__ACTIVITY__. Carry on the passage below on label compliance in Botrytis fungicide programs for grapes, picking up after its final sentence.

Labels for many Botrytis fungicides now carry resistance management language that is part of the legal label, not advisory text. Switch 62.5 WG's label, for example, states that applications should be made as part of a resistance management program that alternates or mixes with fungicides from different FRAC groups. Treat that language as optional and you take on a label compliance risk.
On the ground, the rule is simple: don't apply two consecutive products from the same FRAC group. A common pre-bloom rotation in California and the Pacific Northwest goes FRAC 9 at early bloom, FRAC 12 or 17 at bunch closure, and FRAC 7 later in the season if a third application is warranted. That sequence hits three different modes of action across the Botrytis season.
Write the FRAC group on your record next to the product name. Some county ag departments don't require the field. But if you're ever audited on resistance management or asked to show you followed label directions, a documented FRAC group proves you thought about it. Your records are your argument that you operated professionally.
WSU's pest management program publishes annual fungicide guides for Washington wine grapes with FRAC recommendations tuned to current Pacific Northwest resistance patterns [4]. Cornell does the same for the Northeast [2]. Use the regional guide that matches where you farm.
What does label compliance actually mean in practice for a Botrytis program?
Label compliance for Botrytis programs comes down to four practical dimensions: registered use site, application rate, seasonal limits, and timing restrictions.
Registered use site means the product must be labeled for grapes (Vitis vinifera or wine grapes) in your state. Not everything registered in California is registered in Oregon or New York. EPA tracks federal registrations, and product databases like CDMS and Greenbook hold current labels, but your state department of agriculture keeps its own registered product list. Use a product that isn't registered in your state for grapes and you have a label violation, national EPA registration or not.
Application rate means you can't exceed the labeled rate per application or the labeled volume per season. Going higher buys you nothing. Botrytis fungicides are mostly protectants, and overshooting the rate won't rescue an already-infected crop. It just creates a residue problem and a compliance problem.
Seasonal limits matter more than people think. Endura is capped at two applications per season at the highest labeled rate. Apply it at bloom and again at bunch closure and you're done. A third pass, no matter how bad the pressure, is a label violation. This is where your records protect you directly. When a scout says pressure is intense and you need another hit, your records tell you whether you have applications left and which FRAC group you used last.
Timing restrictions sometimes show up as growth-stage requirements. Some labels say "do not apply before E-L stage 17" or "apply no later than bunch closure." Those aren't agronomic tips slipped into the label. They're conditions of registration. Document the growth stage at application. Record E-L stage 23 (full bloom) on June 4, with a calendar that lines up with your bloom notes from previous years, and you have a contemporaneous record. Write "bloom" with no date and it's much harder to defend.
Tools like VitiScribe can log growth stage, FRAC group, rate, and REI at the moment of application instead of forcing you to reconstruct them later. Real-time records beat reconstructed ones by a wide margin when a question surfaces months after the fact.
What worker protection standard requirements apply specifically during Botrytis spray programs?

__GIVEN DATA__.
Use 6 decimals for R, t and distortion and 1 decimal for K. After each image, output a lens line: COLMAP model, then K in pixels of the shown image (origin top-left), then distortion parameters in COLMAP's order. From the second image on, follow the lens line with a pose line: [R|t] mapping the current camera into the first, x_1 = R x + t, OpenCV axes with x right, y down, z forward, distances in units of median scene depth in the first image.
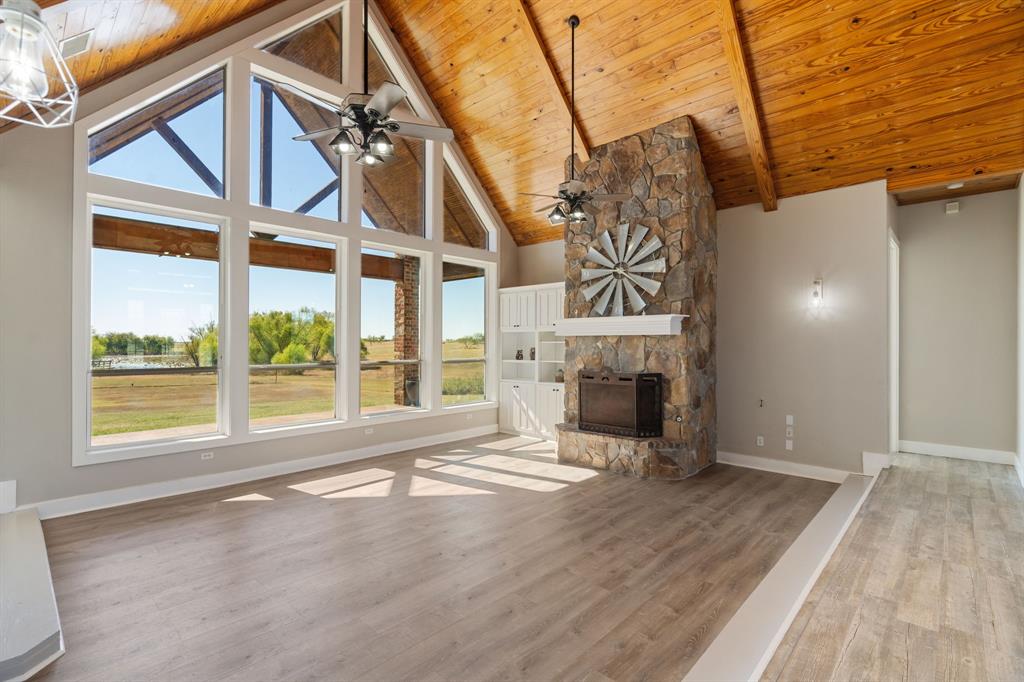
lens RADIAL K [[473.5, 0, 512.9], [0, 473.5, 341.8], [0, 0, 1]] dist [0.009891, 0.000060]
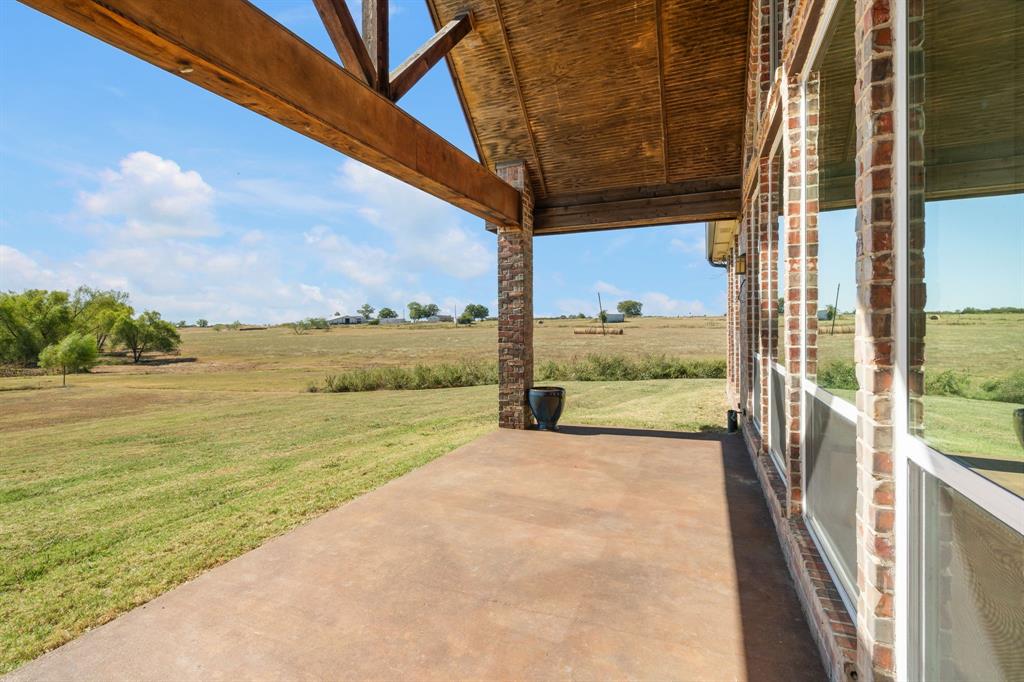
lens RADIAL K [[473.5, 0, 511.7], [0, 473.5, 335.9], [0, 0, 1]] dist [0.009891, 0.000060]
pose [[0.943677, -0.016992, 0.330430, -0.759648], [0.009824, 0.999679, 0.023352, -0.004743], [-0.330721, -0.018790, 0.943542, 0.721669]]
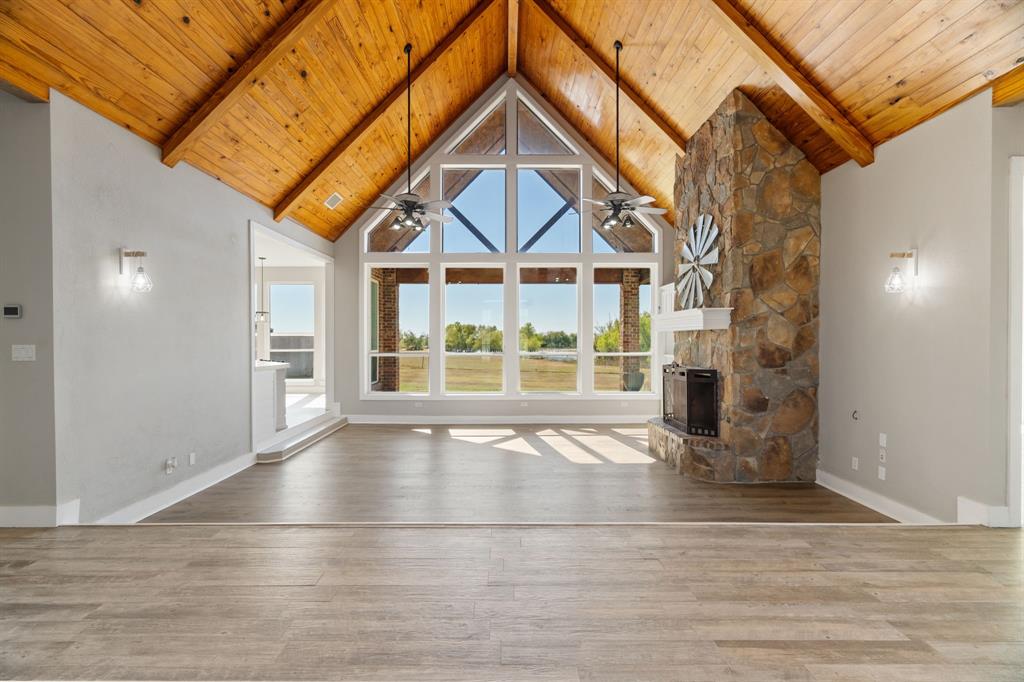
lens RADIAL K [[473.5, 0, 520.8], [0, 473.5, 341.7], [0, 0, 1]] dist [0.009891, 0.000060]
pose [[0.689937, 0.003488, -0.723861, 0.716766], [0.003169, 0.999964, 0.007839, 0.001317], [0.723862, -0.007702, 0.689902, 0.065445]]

* * *

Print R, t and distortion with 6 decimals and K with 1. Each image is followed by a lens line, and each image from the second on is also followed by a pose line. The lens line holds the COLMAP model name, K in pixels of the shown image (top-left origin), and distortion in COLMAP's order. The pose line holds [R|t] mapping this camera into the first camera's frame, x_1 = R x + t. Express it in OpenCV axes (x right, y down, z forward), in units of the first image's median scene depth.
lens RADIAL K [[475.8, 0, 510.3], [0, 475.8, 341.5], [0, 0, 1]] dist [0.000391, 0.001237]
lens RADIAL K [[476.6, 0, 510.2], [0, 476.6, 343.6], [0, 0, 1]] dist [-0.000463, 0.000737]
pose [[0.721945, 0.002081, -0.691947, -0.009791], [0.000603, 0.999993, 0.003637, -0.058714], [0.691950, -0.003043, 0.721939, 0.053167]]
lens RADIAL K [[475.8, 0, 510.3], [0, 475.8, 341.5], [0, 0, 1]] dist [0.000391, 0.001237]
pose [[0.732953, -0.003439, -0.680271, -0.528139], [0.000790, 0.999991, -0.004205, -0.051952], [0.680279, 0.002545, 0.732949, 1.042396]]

---

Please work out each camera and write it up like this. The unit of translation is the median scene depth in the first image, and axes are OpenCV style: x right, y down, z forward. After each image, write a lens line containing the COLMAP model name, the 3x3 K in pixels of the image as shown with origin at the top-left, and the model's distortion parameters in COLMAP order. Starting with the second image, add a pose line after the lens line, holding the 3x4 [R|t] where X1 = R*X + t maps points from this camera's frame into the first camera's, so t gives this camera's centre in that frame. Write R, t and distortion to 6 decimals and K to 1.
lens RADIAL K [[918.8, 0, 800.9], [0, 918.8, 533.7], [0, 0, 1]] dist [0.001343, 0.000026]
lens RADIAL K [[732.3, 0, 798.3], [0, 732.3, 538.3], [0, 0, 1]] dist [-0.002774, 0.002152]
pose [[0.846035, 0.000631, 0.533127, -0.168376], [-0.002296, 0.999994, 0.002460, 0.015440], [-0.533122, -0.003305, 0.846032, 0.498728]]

__ANSWER SECTION__.
The EPA's Agricultural Worker Protection Standard (40 CFR Part 170), revised in 2015 and updated in 2022, sets the baseline for protecting agricultural workers from pesticide exposure [7]. For Botrytis spray programs, three obligations carry the weight.
First, REI posting and communication. Before each application, workers must know an application is happening and know the REI for the treated area. The WPS requires a written or electronic posting at the designated pesticide safety information central location (usually the tool shed or break area) showing the product, location, date and time of application, and REI expiration date and time. Your record should show you did this, which means logging who was notified and when.
Second, early entry restrictions. During the REI, only workers who have completed specific early-entry WPS training and are wearing the label's required personal protective equipment (PPE) may enter treated areas, and only for limited purposes. "Somebody had to check the irrigation" is not a legal basis for early entry without proper documentation.
Third, PPE for handlers. The applicator must wear the PPE the label specifies for the product. Fenhexamid (Elevate) labels generally require chemical-resistant gloves and protective eyewear at minimum. Switch labels require waterproof gloves, protective eyewear, and chemical-resistant footwear. If your records don't reference the PPE used, you have a gap.
The 2022 WPS updates didn't move the core requirements much, but they clarified electronic posting options and tightened the language around handler training records [7]. If you spray with contract labor, the handler training requirement lands on whoever employs those workers. Make your contracts clear about who carries that obligation.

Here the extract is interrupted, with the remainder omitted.